Task details — What is needed is an exact retyping of the records below, from the first line through the line that contains "Importance Of It On Your Big Day".

[Items from a data source]
::::
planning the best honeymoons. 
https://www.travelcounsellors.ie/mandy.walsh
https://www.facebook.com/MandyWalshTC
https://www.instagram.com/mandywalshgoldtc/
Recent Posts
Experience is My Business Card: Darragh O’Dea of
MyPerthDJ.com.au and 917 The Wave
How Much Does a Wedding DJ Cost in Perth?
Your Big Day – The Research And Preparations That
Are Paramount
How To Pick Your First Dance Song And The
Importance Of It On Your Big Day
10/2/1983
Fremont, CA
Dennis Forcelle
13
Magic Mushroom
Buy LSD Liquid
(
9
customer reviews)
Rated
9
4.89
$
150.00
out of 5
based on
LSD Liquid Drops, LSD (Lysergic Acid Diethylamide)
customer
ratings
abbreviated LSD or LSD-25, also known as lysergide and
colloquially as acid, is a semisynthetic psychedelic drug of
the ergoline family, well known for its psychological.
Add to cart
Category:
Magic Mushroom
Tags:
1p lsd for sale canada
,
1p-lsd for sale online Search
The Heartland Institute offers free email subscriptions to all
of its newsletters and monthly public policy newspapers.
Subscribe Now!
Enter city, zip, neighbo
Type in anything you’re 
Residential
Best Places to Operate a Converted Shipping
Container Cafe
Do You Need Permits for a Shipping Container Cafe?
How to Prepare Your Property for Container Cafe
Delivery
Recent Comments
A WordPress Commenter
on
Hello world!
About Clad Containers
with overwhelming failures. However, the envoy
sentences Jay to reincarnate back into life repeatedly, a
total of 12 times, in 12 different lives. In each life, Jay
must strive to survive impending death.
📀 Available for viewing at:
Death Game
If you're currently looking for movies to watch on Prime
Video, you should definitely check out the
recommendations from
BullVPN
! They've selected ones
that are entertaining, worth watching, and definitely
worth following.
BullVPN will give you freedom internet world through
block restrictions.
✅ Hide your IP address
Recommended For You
::::
Task response —
planning the best honeymoons. 
https://www.travelcounsellors.ie/mandy.walsh
https://www.facebook.com/MandyWalshTC
https://www.instagram.com/mandywalshgoldtc/
Recent Posts
Experience is My Business Card: Darragh O’Dea of
MyPerthDJ.com.au and 917 The Wave
How Much Does a Wedding DJ Cost in Perth?
Your Big Day – The Research And Preparations That
Are Paramount
How To Pick Your First Dance Song And The
Importance Of It On Your Big Day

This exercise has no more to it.